Correct me if I'm wrong, the equations are;
For shirt A : 2x + 4y = 25000
For shirt B : 5x + 3y = 50000
And maximum profit function / f(x, y) is;
x + y ≤ 154
If it is so, after eliminating both equation I don't get square number, I got comas/decimal. Thus when I substitute to f(x,y) I don't get the answer.
Please advise me how to solve this. Sorry if I put this on wrong category.
Thanks :)
Answer by Theo(13342) About Me  (Show Source):
You can put this solution on YOUR website!
your objective function is:
25,000 * x + 50,000 * y
x is the number of shirts of type 1.
y is the number of shirts of type 2.
25,000 is the profit per shirt of type 1.

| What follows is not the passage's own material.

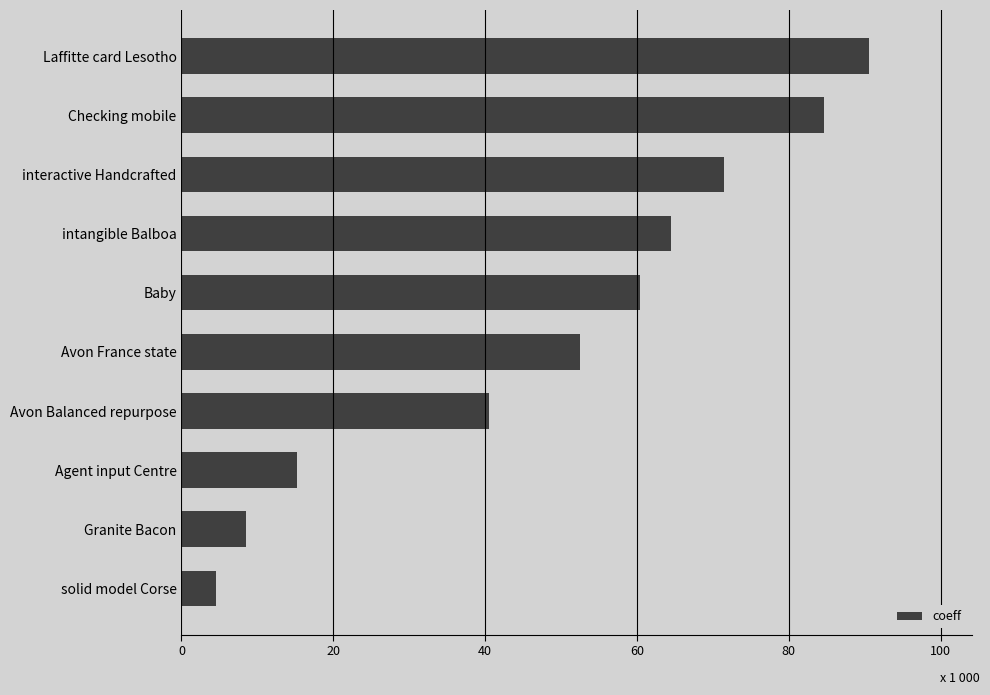

Does the chart contain any negative values?

No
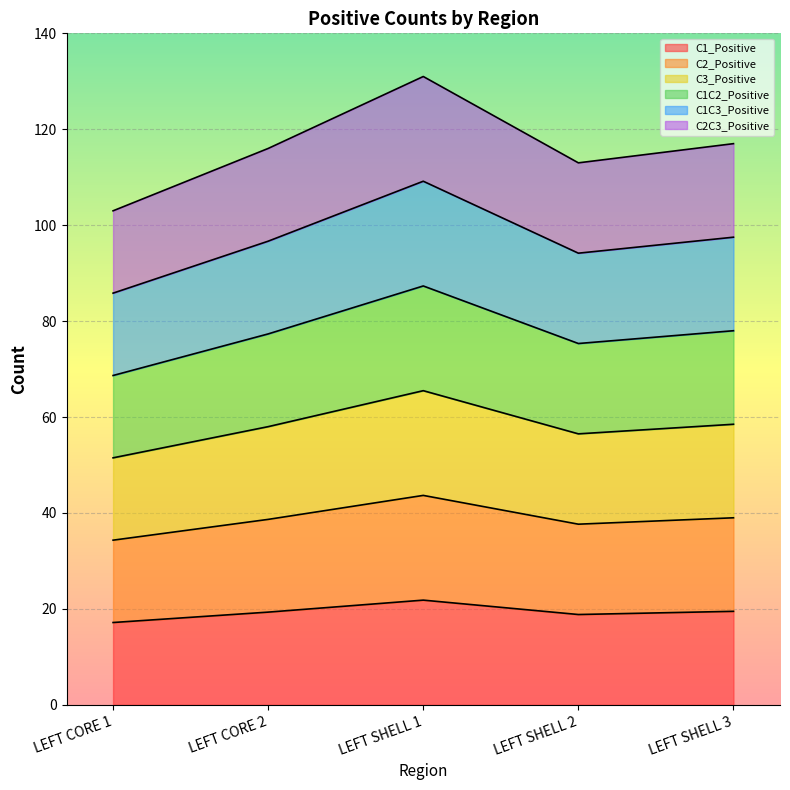

List the series in order of their peak value, highest first.

C1_Positive, C2C3_Positive, C1C3_Positive, C1C2_Positive, C3_Positive, C2_Positive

20,000 is the profit per shirt of type 2.
your constraint functions are:
2x + 5y <= 70
4x + 3y <= 84
there are 2 meters of cotton per shirt of type 1 and 5 meters of cotton per shirt of type 2.

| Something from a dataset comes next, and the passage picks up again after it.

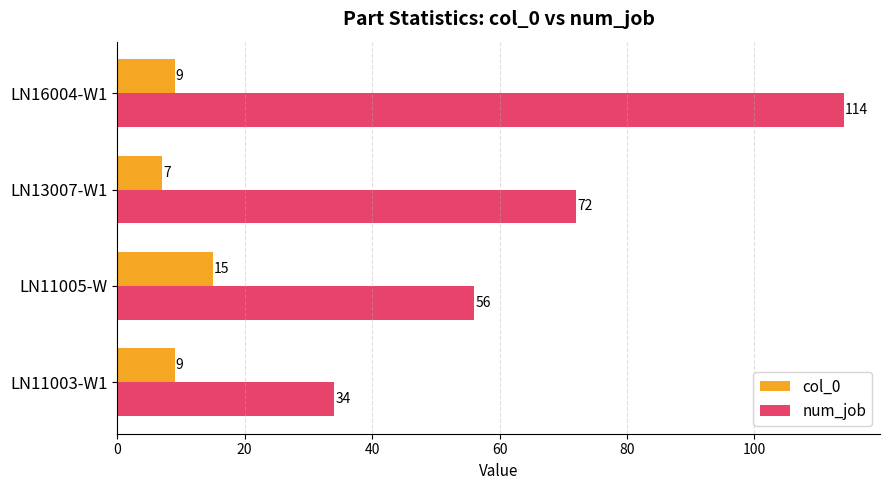

What value does the num_job series have at LN11005-W, to the nearest 10?

60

there are 4 meters of silk per shirt of type 1 and 3 meters of silk per shirt of type 2.
x and y both have to be greater than or equal to 0.
you graph the constraint equation to get the following graph:
$$$$$
your feasible region is above the line x = 0 and to the right of the line y = 0 and below the lines of 2x + 5y <= 70 and 4x + 3y = 84.
this feasible region is bounded by the lines between the following points:
(0,14)
(15,8)
(21,0)
(0,0)
the objective function will be maximum at one of these points.
calclate the objective function at each of these points and you will get:
(0,14) = 280,000
(15,8) = 535,000
(21,0) = 525,000
(0,0) = 0
you have maximum profit at the point (15,8).
at this point, the value of x is equal to 15 and the value of y is equal to 8
25,000 * 15 + 20,000 * 20,000 = $535,000.
at the intersection point of (15,8), the constraints on cotton are:
2x + 5y <= 70
2x + 5y becomes 2(15) + 5(8) = 70
the constraints on cotton are satisfied.
at the intersection point of (15,8), the constraints on silk are:
4x + 3y <= 84
4x + 3y becomes 4(15) + 3(8) = 84
the constraints on silk are satisfied.
you mixed up your constraints with your objective function.
the objection function was to maximize profit.
profit = 25,000 * x + 20,000 * y
constraints are separate equations.
you graph the constraints.
you find the intersection points of the feasible region.
you analyze the objective function at the intersection points of the feasible region.
the intersection point with the maximum value evaluated from the profit equation is the solution you are looking for.